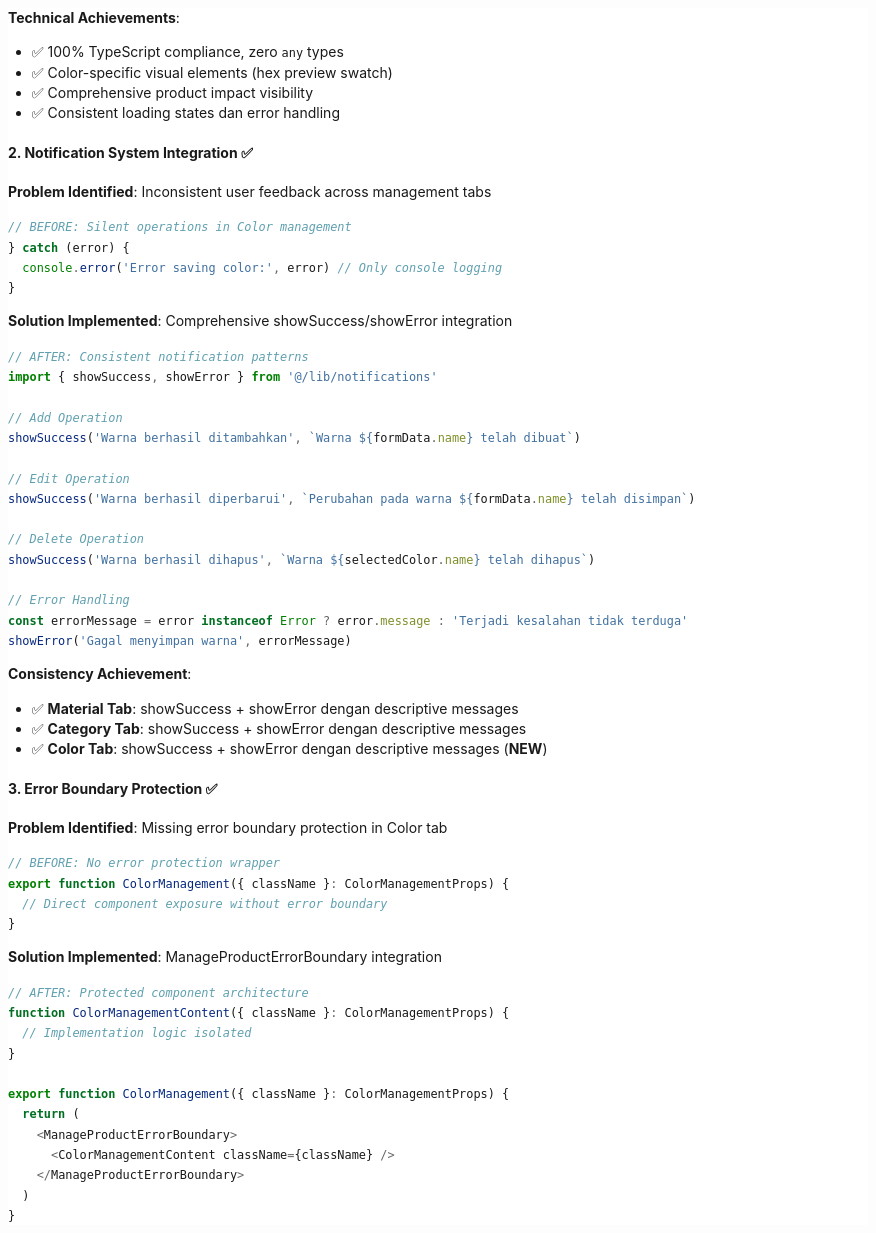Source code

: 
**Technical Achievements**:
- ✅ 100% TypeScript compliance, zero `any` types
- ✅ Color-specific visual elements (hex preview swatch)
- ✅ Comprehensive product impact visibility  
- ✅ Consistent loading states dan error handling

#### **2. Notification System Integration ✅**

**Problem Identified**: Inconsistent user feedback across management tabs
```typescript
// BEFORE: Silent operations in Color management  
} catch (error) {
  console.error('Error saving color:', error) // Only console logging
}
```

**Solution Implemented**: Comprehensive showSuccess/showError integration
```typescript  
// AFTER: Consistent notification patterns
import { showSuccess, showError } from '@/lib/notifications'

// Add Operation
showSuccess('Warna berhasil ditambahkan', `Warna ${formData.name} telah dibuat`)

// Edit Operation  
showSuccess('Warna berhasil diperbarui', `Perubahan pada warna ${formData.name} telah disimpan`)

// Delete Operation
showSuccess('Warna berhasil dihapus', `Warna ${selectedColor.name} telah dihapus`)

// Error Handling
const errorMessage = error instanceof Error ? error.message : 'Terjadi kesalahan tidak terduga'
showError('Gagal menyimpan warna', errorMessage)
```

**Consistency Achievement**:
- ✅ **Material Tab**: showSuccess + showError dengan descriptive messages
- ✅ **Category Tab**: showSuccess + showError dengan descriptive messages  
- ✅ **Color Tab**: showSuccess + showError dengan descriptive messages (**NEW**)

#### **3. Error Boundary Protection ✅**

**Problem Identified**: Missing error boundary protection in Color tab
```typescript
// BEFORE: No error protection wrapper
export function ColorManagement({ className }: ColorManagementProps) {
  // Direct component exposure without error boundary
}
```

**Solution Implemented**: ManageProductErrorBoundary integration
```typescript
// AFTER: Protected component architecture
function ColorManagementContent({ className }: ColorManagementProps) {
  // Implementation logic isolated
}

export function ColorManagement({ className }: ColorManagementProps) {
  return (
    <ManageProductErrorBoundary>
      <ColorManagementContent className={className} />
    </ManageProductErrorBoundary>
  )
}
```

-.-.-

## The task
Check each line of the records for the string "errorMessage" and state how many lines contain it. Give only the number.

## Written solution
2